Assimilation’s seductive lure, even when seemingly progressive, reifies the hollow mantra that diverse citizenship is an American/ Canadian value; an individualist slogan that ignores the fact that the very political institution of citizenship in settler-colonial North America is constructed upon continuing anti-Black foundations and Indigenous genocide and dispossession. This identitarian formation undermines core existential struggles involved in what W.E.B. Du Bois referred to as a “double-consciousness,” as in possessing “two souls, two thoughts, two unreconciled strivings; two warring ideals in one dark body.” Unlike much liberal-Muslim scholarship and its idealization of individualist choices, representative democracy, and a politics of rights, this book engages with Islamic anarchistic and radical Indigenous, Black and People of Color (BIPOC) social movement literatures and movements that argue for a politics of responsibility anchored in direct and horizontal forms of democracy that are more egalitarian and socially just, with regards to both our species and its relationships to nonhuman life. It argues that the civil rights project of reform of the nation-state and associated assimilationist agendas disregard the asymmetrical hierarchies between and within various segments of domestic populations and thus “perpetuate the dangerous illusion that liberal politics are a refuge from right-wing racism,” when the truth is that the former are “constructed of many of the same components and hence occlude continuities and similarities with the Islamophobia of liberal governments like Obama’s or Trudeau’s.” These reform-based political approaches ignore Indigenous and non-Indigenous critiques of settler-colonization and the need for decolonization in addressing what Jodi Byrd refers to as the geostrategic “cacophony of struggles,” which argue that the quest for inclusion normalizes the colonization of Indigenous nations and emboldens neocolonial/neoimperial assemblages acted upon predominantly Muslim societies elsewhere. In other words, the preoccupation with assimilation and civic rights in the U.S./Canada, and the insistence on the unapologetic congruency of American/Canadian identities, actively promotes the colonization and dispossession of Indigenous and Black peoples within and elsewhere upon people of color beyond white supremacist Empire.

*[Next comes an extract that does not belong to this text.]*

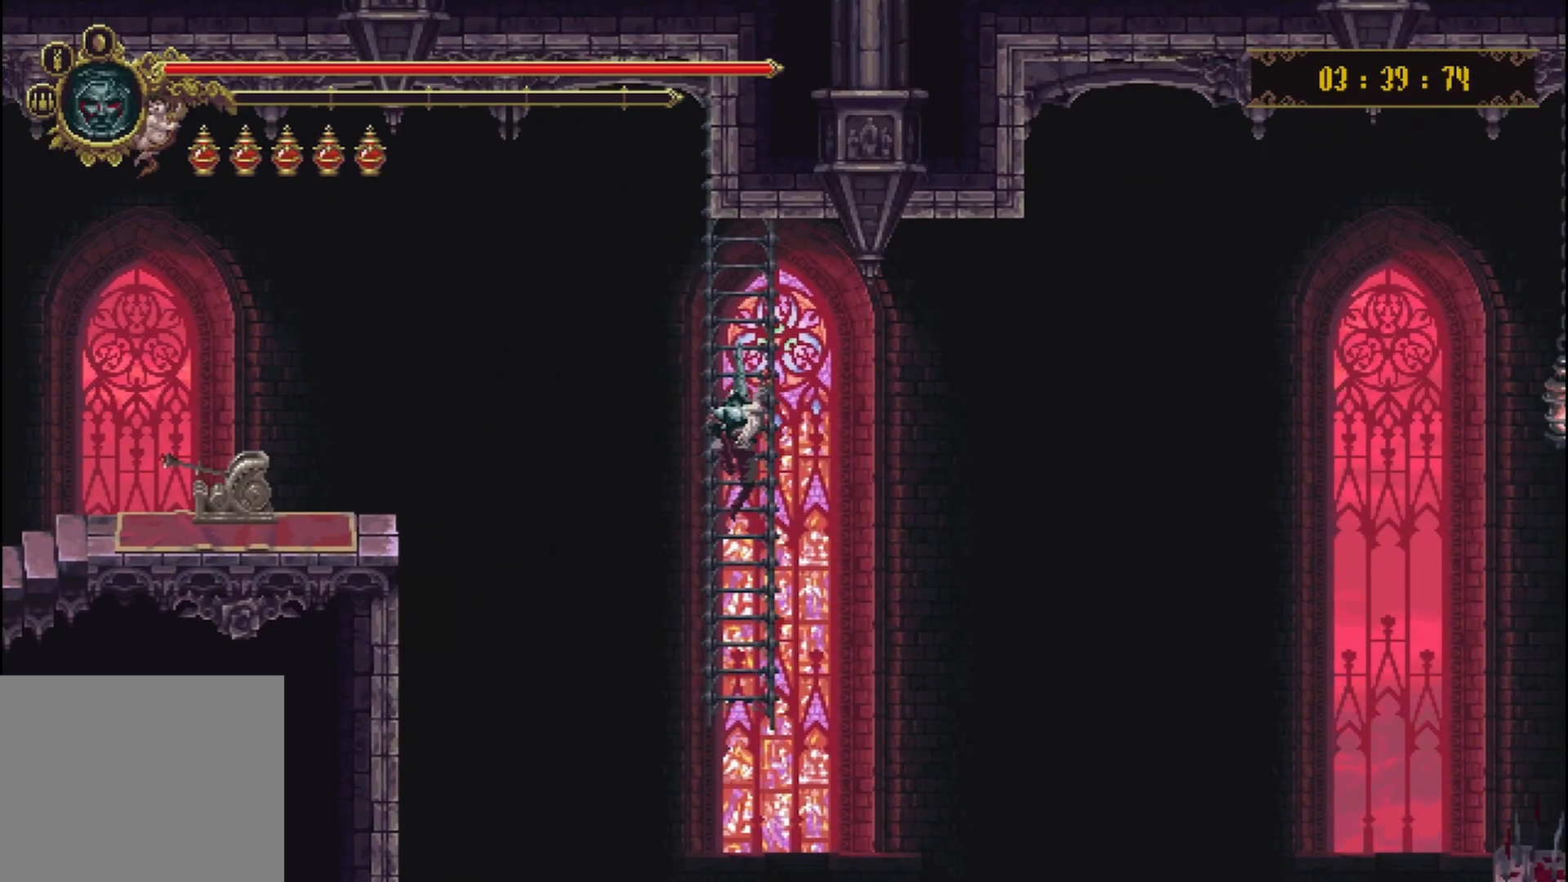
{"buttons": [], "left_stick": "center", "right_stick": "center", "events": []}
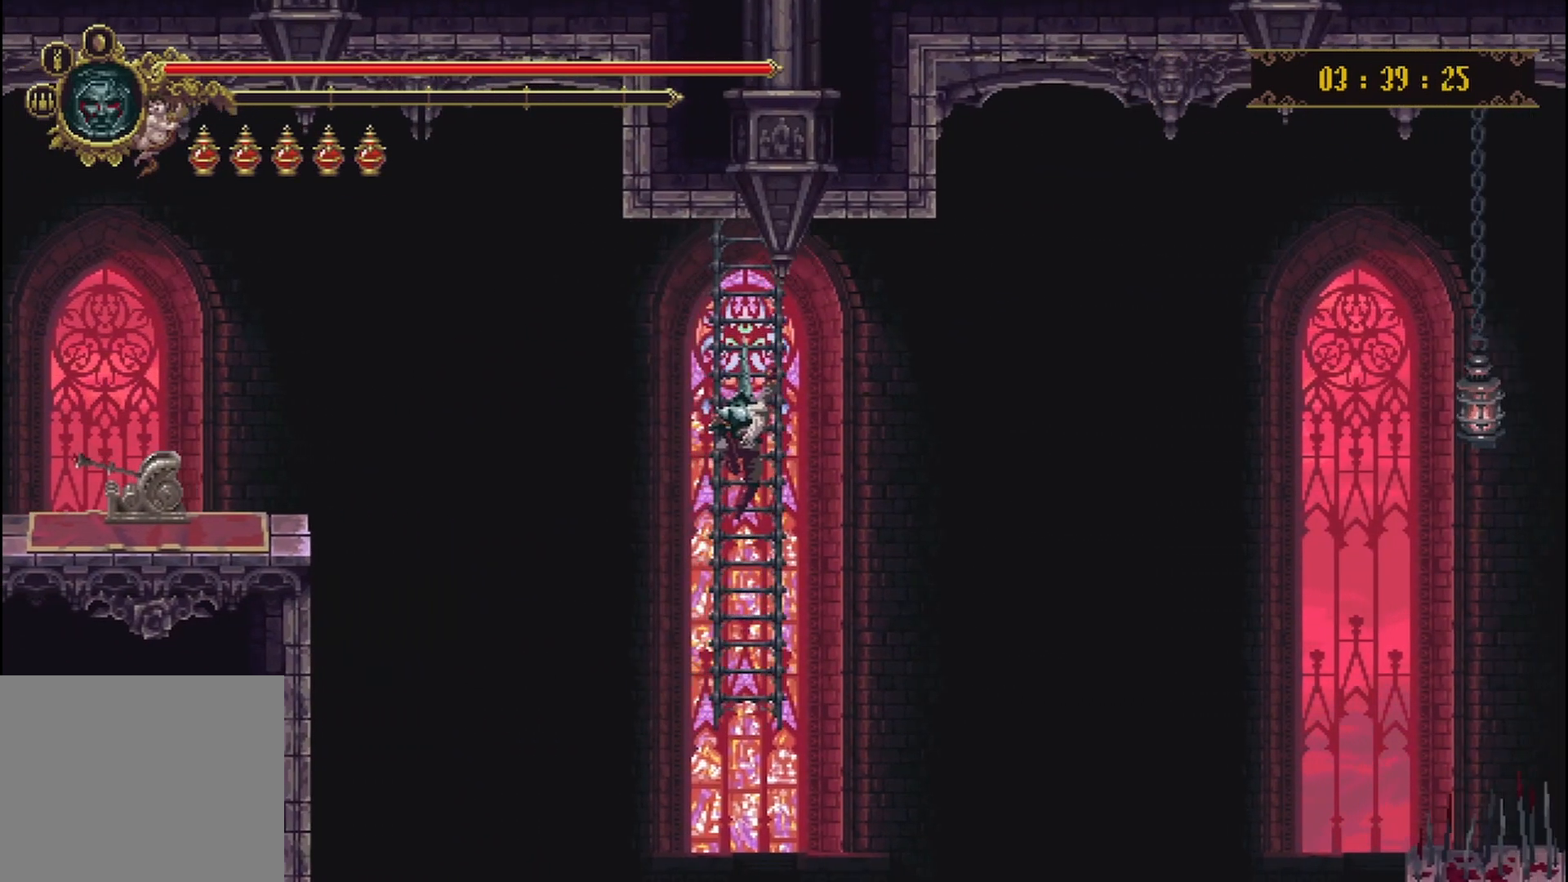
{"buttons": [], "left_stick": "center", "right_stick": "center", "events": []}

In contrast to these white-civilizational assimilationist strivings, liberalism’s reactive effect on orthodox Muslims is their infantilization such that they are driven towards impotent-violent strivings in the name of ushering in a totalitarian and exclusive puritanical “Muslim world.” This orthodox worldview informed by “con- version or death” narratives is one that we can see in Omar Mir Seddique Mateen’s case in which the Euro-American concept of sexuality is thrown into the mix.